Software is complex, and the more complex it gets, the more bugs there are. There’s no such thing as bug-free software, and for every bug/feature you think “this should have been obvious to anyone making a game like this”, there are hundreds of other bugs/features that you didn’t think of but someone else thinks “should have been obvious way before release”.
(disclaimer: i am not involved in game development professionally, although i have been a software engineer professionally for decades. however these concepts apply to software development both inside and outside of the gaming industry. i also find it disgusting when gamers put on their “armchair software developer” hats and talk about how easy it should be to write a game without “whatever issue i’m currently dealing with”)
Tldr: still letting them slide
Planning. They had set a goal, a deadline, a budget, assigned teams. To get some predictable result.
If a buggy mess isn’t their goal, they fucked up something else on their multiple releases. Like not meating deadlines and leaving little time to test and fix things. Or not having clear communication between departments. Or scrapping things they can’t implement in a hurry to launch at least some build (to fix it later?).
Their games are impressive and individual parts of them are cool. But why are they so janky as a whole? And do they just accept it?
Besides the old corpse of an engine and it’s CS, they have challenges like creating a big open-world with NPCs to qualify as a Beth-game, to update visuals and physics every time, to stay relevant with new trends in industry. But they still decide they would make it – and then launch F76 as it is.
It’s not toxic to say their production cycle is fucked and they sell betas. No shame in buying and enjoying them too. Why to defend them on repeated failure to deliver a working product tho?
Software bugs are not aware of, nor do they care about, all of your plans, deadlines, budgets, assigned teams, predictable results, communication between departments, or anything else. By definition, software bugs are unpredicted results. That’s what a bug is: a problem you weren’t prepared for.
Nobody’s goal is a buggy mess, nobody intends to miss a deadline. What happens is some people spend as much time on something until they’re told not to, and this becomes a business decision that comes down to estimated cost of developer time, estimated cost of not implementing it, and sometimes the bug that you care about the most is not prioritized, because of the “cost to fix” vs “cost to not fix” to project managers and executives.
You’re not special. The bugs you want fixed aren’t special. The developer who wants to fix this bug out of personal pride isn’t special, nor is their work. The only thing that is special is developer time vs profit from that developer’s time, and that decision is not made by anyone with any level of passion for the project. Just “cost of doing this” and “cost of not doing this” vs profit when doing/not-doing, which is a decision based on money only.

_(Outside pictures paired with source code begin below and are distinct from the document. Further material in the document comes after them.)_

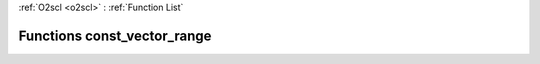 :ref:`O2scl <o2scl>` : :ref:`Function List`

Functions const_vector_range
============================

.. doxygenfunction:: const_vector_range(const dat_t *, size_t, size_t)

.. doxygenfunction:: const_vector_range(<ref refid="classboost_1_1numeric_1_1ublas_1_1vector" kindref="compound">boost::numeric::ublas::vector</ref>&lt; dat_t &gt;&, size_t, size_t)

.. doxygenfunction:: const_vector_range(const <ref refid="classboost_1_1numeric_1_1ublas_1_1vector" kindref="compound">boost::numeric::ublas::vector</ref>&lt; dat_t &gt;&, size_t, size_t)

.. doxygenfunction:: const_vector_range(boost::numeric::ublas::vector_range&lt; <ref refid="classboost_1_1numeric_1_1ublas_1_1vector" kindref="compound">boost::numeric::ublas::vector</ref>&lt; dat_t &gt; &gt;&, size_t, size_t)

.. doxygenfunction:: const_vector_range(const boost::numeric::ublas::vector_range&lt; <ref refid="classboost_1_1numeric_1_1ublas_1_1vector" kindref="compound">boost::numeric::ublas::vector</ref>&lt; dat_t &gt; &gt;&, size_t, size_t)

.. doxygenfunction:: const_vector_range(const boost::numeric::ublas::vector_range&lt; const <ref refid="classboost_1_1numeric_1_1ublas_1_1vector" kindref="compound">boost::numeric::ublas::vector</ref>&lt; dat_t &gt; &gt;&, size_t, size_t)

.. doxygenfunction:: const_vector_range(const std::vector&lt; data_t &gt;&, size_t, size_t)

.. doxygenfunction:: const_vector_range(std::vector&lt; data_t &gt;&, size_t, size_t)

.. doxygenfunction:: const_vector_range(<ref refid="classo2scl_1_1vector__range__gen" kindref="compound">vector_range_gen</ref>&lt; vec_t &gt;&, size_t, size_t)

.. doxygenfunction:: const_vector_range(const <ref refid="classo2scl_1_1vector__range__gen" kindref="compound">vector_range_gen</ref>&lt; vec_t &gt;&, size_t, size_t)

.. doxygenfunction:: const_vector_range(const <ref refid="classo2scl_1_1const__vector__range__gen" kindref="compound">const_vector_range_gen</ref>&lt; vec_t &gt;&, size_t, size_t)

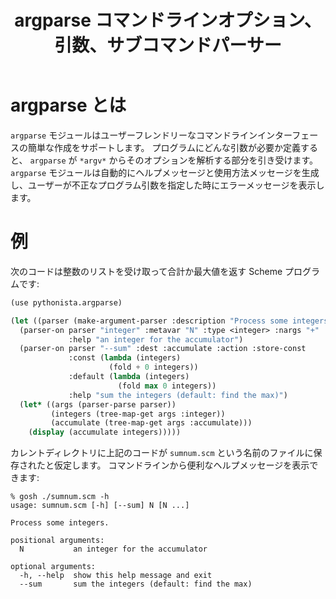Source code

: # -*- coding: utf-8; -*-
#+title: argparse コマンドラインオプション、引数、サブコマンドパーサー
#+language: ja
#+html: <link rel="stylesheet" type="text/css" href="./styles/screen.css" />

* argparse とは

=argparse= モジュールはユーザーフレンドリーなコマンドラインインターフェースの簡単な作成をサポートします。
プログラムにどんな引数が必要か定義すると、 =argparse= が =*argv*= からそのオプションを解析する部分を引き受けます。
=argparse= モジュールは自動的にヘルプメッセージと使用方法メッセージを生成し、ユーザーが不正なプログラム引数を指定した時にエラーメッセージを表示します。

* 例

次のコードは整数のリストを受け取って合計か最大値を返す Scheme プログラムです:

#+begin_src scheme :tangle ../examples/sumnum.scm
  (use pythonista.argparse)
  
  (let ((parser (make-argument-parser :description "Process some integers.")))
    (parser-on parser "integer" :metavar "N" :type <integer> :nargs "+"
               :help "an integer for the accumulator")
    (parser-on parser "--sum" :dest :accumulate :action :store-const
               :const (lambda (integers)
                        (fold + 0 integers))
               :default (lambda (integers)
                          (fold max 0 integers))
               :help "sum the integers (default: find the max)")
    (let* ((args (parser-parse parser))
           (integers (tree-map-get args :integer))
           (accumulate (tree-map-get args :accumulate)))
      (display (accumulate integers)))))
#+end_src

カレントディレクトリに上記のコードが =sumnum.scm= という名前のファイルに保存されたと仮定します。
コマンドラインから便利なヘルプメッセージを表示できます:

#+begin_example
% gosh ./sumnum.scm -h
usage: sumnum.scm [-h] [--sum] N [N ...]

Process some integers.

positional arguments:
  N           an integer for the accumulator

optional arguments:
  -h, --help  show this help message and exit
  --sum       sum the integers (default: find the max)
#+end_example
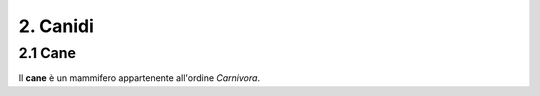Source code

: 
2. Canidi
#########

2.1 Cane 
********

Il **cane** è un mammifero appartenente all'ordine *Carnivora*.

The whole meme of this post is a clipping issue; in real life, clipping is physically impossible, it would require two things to exist in the same physical space, and the physics that enforce that in the real world are free; we don’t have to check to make sure the physical world is mathematically possible. In game development, there is a mathematical/time cost to every interaction that real life solves with physics. There’s no way to tell a computer “don’t do anything that isn’t physically possible”, because in-game objects are not physical objects and are not affected by physical reality at all, because they are abstract mathematical concepts that are not grounded in physics, just pure math.